Especially trying to forget the stranger’s face.
In some ways I think his face is the most dangerous thing I’ve ever encountered.
•
In the morning all my limbs are mended, my skin sealed back up, and though I’m covered in dried blood, I feel fresh as a daisy. I add another item to my list of “awesome stuff about being me” and scale the wall toward my patio.
Later I take my bike down to Venice Beach in an attempt to chase the boredom away and walk up and down the boardwalk watching all the freaks for a couple hours. There’s a crowd outside a bookstore and I linger, wondering what’s going on. But it’s just some silly book signing for a psychologist named Dr. Elizabeth Grant. I’m about to take off in the other direction when I see the title of her book, “Gods Among Us”. It strikes a nerve.
I pick it up and skim pages of it while people filter in and out, gushing and blushing, as she signs copies. The pages aren’t as intriguing as the title had led me to believe. In a few minutes, the crowd has dispersed and she’s sitting at a desk alone with copies of her book. She’s making notes in a small leather-bound book.
I walk up to her as casually as I can. “Do you still practice, or whatever?”
“Excuse me?” she asks politely, looking up and taking off her glasses.
“Do you still practice or do you just write about the shit now?”
“I mostly write. I take on a few patients, but mostly as case studies,” she pauses. “Would you like me to sign that for you?” I look down at the book in my hand.
“Uh, sure,” I hand it to her across the table.

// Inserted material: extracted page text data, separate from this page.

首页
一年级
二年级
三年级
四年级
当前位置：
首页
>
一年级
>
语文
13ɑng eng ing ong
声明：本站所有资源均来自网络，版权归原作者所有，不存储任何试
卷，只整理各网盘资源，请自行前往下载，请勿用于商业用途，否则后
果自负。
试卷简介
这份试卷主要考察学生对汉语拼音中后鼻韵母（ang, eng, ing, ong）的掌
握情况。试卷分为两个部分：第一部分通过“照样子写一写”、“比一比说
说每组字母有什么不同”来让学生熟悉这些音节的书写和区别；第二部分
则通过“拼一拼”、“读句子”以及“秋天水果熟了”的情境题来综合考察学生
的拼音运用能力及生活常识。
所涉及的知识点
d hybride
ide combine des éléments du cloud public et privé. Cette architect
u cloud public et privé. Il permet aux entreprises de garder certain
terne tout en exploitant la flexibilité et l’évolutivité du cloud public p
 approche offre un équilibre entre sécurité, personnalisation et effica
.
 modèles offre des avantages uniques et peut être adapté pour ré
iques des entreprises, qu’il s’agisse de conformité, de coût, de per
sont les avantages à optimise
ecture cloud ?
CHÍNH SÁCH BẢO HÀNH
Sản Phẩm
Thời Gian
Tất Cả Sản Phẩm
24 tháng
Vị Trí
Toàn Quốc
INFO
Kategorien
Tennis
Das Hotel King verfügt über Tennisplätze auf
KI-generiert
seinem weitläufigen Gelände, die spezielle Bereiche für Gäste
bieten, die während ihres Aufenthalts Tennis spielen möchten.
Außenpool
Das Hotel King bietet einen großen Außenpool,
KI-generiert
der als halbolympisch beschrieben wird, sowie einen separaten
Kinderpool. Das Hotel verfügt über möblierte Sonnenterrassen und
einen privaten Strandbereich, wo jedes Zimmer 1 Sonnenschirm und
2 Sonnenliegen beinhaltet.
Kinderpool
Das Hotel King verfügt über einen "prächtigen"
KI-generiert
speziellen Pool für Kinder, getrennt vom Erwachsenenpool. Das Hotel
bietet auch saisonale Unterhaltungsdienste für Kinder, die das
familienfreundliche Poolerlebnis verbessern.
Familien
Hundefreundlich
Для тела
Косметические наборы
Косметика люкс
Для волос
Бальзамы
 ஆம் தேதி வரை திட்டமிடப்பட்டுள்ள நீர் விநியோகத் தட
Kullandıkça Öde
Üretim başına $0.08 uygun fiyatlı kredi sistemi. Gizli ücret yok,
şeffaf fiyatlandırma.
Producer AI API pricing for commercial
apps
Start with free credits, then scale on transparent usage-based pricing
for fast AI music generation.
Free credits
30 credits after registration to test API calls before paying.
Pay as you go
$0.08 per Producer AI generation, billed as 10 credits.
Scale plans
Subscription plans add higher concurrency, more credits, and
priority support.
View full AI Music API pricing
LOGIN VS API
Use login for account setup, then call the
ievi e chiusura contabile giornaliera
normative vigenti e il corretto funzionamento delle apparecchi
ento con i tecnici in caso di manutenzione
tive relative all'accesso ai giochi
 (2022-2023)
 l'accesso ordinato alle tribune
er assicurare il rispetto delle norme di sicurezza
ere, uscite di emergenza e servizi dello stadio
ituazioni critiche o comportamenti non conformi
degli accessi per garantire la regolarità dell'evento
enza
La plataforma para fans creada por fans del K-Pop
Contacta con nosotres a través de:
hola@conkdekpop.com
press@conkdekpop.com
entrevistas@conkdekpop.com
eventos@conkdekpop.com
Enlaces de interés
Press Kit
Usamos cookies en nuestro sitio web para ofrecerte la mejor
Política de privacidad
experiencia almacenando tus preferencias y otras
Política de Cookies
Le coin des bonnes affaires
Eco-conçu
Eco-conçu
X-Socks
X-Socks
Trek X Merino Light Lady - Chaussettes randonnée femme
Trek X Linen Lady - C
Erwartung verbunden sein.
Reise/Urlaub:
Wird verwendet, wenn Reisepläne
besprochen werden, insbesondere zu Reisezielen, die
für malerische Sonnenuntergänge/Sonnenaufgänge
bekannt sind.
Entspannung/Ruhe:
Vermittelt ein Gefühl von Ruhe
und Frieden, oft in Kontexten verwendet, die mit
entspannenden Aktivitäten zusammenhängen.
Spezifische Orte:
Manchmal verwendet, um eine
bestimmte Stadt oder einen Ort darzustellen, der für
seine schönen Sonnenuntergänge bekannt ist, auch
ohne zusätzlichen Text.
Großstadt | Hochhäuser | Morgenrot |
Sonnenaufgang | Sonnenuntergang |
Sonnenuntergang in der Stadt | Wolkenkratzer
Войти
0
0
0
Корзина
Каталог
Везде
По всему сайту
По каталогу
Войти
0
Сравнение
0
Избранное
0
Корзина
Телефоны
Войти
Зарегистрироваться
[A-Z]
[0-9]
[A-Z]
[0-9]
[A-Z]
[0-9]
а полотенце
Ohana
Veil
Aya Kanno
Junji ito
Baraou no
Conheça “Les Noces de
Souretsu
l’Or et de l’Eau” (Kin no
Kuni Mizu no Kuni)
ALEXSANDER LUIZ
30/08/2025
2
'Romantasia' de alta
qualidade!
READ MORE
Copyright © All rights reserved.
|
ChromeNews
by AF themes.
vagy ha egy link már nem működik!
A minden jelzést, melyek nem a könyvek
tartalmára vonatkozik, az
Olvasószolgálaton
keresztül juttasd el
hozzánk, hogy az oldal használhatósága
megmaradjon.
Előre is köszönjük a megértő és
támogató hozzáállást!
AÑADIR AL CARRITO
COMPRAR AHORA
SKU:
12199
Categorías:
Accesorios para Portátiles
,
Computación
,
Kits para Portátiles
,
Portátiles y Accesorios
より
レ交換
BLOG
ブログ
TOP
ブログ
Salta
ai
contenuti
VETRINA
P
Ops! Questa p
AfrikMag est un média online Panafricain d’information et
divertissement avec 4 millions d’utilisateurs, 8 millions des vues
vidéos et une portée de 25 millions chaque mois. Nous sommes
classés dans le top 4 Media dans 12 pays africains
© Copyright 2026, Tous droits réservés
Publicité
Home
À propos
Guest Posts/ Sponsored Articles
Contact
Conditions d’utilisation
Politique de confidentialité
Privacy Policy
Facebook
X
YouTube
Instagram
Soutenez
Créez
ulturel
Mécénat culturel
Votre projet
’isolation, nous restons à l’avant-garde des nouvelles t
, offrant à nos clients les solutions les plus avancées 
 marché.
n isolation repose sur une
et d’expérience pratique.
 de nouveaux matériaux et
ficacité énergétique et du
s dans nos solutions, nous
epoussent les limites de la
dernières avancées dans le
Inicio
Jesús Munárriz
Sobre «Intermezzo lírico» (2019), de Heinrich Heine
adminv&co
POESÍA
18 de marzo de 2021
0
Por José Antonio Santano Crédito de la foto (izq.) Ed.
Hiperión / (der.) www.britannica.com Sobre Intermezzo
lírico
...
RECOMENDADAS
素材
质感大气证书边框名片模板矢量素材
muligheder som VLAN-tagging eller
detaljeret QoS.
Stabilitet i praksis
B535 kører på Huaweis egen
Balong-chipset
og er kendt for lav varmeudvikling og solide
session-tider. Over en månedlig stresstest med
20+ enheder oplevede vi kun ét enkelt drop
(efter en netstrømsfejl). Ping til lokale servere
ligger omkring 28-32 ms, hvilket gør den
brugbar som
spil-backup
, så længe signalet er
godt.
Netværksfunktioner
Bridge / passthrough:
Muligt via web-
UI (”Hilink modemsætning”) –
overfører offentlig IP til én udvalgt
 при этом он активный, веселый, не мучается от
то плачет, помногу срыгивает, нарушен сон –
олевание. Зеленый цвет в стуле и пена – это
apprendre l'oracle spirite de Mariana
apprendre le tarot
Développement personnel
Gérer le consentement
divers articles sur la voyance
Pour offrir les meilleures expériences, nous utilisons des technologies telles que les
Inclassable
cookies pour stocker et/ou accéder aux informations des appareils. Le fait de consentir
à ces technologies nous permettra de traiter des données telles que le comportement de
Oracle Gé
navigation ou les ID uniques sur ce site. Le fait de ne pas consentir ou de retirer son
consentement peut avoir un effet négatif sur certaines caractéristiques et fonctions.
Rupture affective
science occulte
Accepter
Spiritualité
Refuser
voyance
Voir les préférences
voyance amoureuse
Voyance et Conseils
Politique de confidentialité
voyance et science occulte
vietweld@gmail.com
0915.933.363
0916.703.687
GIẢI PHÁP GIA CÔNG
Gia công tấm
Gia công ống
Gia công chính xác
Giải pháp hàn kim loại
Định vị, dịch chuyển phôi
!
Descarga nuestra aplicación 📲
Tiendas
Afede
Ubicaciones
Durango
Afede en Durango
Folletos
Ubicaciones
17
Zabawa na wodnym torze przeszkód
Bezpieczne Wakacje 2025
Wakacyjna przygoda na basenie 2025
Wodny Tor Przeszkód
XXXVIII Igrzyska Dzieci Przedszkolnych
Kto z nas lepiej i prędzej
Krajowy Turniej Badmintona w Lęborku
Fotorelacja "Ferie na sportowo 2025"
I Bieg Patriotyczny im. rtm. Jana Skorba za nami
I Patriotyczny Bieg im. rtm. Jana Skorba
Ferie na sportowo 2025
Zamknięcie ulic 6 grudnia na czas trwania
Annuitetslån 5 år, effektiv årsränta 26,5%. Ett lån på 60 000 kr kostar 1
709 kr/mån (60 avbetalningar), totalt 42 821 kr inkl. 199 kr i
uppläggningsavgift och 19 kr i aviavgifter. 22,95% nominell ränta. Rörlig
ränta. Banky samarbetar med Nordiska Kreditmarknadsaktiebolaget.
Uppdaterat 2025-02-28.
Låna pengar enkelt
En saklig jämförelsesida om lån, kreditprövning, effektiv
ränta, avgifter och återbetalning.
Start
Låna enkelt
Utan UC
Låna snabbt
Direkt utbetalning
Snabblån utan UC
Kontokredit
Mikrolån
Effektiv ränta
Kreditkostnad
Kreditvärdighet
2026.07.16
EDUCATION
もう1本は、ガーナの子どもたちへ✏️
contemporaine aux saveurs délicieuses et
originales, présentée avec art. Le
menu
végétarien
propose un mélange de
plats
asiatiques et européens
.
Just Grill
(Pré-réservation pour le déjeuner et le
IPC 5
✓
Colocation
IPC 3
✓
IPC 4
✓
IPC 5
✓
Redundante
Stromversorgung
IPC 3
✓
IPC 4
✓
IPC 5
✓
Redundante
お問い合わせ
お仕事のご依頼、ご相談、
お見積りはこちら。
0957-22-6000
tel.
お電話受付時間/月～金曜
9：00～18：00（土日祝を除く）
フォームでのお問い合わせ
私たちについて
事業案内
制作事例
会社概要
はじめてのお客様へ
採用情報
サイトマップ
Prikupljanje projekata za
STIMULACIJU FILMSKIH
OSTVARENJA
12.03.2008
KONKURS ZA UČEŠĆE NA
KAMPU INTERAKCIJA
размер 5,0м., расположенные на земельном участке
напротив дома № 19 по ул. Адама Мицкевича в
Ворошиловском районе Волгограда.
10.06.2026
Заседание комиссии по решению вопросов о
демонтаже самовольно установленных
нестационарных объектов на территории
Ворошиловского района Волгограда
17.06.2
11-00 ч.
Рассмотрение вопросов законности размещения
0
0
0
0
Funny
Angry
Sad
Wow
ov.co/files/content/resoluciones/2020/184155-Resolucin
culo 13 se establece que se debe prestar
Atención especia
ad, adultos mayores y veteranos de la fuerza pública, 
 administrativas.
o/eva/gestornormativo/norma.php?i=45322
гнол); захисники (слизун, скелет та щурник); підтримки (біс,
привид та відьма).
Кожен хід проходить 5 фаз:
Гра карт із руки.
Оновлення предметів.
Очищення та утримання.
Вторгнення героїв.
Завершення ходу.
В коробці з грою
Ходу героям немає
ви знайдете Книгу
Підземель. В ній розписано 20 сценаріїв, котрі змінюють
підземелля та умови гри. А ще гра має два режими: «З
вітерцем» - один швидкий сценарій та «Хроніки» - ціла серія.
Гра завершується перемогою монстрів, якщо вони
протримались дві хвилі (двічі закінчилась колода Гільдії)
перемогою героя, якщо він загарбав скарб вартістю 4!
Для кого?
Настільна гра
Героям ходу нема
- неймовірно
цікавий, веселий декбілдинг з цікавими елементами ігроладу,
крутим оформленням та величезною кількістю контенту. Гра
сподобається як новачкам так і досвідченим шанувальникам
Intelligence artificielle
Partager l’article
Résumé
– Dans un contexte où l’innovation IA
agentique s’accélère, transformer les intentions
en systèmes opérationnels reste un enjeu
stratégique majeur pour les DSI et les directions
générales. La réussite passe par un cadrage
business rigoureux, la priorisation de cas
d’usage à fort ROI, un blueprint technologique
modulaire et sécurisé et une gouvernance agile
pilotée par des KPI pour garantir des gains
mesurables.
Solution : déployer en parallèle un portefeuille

“Whom should I make it out to?”
“Lola.”
“Lola. That’s a name with a lot of history,” she says. It’s the first time anyone has even appeared to take my name seriously. I immediately decide not to tell her the ‘LeFever’ part, but I still can’t help making a snide remark.
“So I hear.”
“Nothing wrong with a name with history,” she says, smiling and holding the book back out to me. Her voice is silky and tastes like chocolate to my ears. I realize I haven’t spoken to a single soul since Joan.
“I wouldn’t know much about that, I guess.”
“Which…history, or your name?”
“Both, I guess. I dropped out of school and I’m not a big reader,” I say. She has a way of asking questions that makes me want to answer them, or maybe I’m just desperate for someone to talk to, anyone – bullshit therapist or not.
“When did you drop out?”
“Recently.”
“Was there a particular reason that you left school?” I pause before answering her. I’m not sure whether to lie or not. In that moment hanging between us, I decide to tell her the truth, to always tell her the truth, regardless of whether she’ll believe me and regardless of whether this conversation lasts two minutes or two years.
“I killed my mother,” I say, looking at her directly, but she has a good poker face. She absorbs the information easily and I can’t tell whether she believes me or not. Even if she does believe me, she probably thinks I mean it like, metaphorically, or some crap. “And I thought it was best to leave town after that.”
“And you’ve been on the road…on your own ever since?” I’m impressed that she doesn’t press on the mother thing, like ‘why did you kill her’ or ‘how do you feel about that’, even though I think I kind of want her to ask me anyway.
“Yeah. I hooked up with some people in Las Vegas, but it didn’t end well and I’ve been on my own since then, yeah.” She opens her mouth to speak again, but a group of middle-aged women each holding a copy of her book step up to the table and chatter at her excitedly. She smiles coolly and takes out her pen. I head toward the door but she calls out to me. I walk back and she hands me a piece of paper.
“Here. It was nice meeting you.”
“Sure.” I walk outside into the sunshine and open up the paper, her office business card is inside and the note says ‘I’m interested in speaking with you more about your life, if you’re willing – anytime. Elizabeth’. I crumple both the card and note and shove them in my pocket.
Her instincts are both really good and really bad. She feels a story in me and she’s right, but she’s also playing with a serious fire she’s not gonna be capable of dealing with.
Should be fun.
°
All weekend I’m distracted thinking about the boy on the subway platform. His face pops up in my mind all the time and I catch myself fantasizing about a normal life with him. Something more than I’ve got now – my crappy job (er, jobs) and crappy motel room. A boyfriend, a job, an apartment, maybe a pet, or at least a plant. It all sounds so deliciously decadent, but also innocent and simple.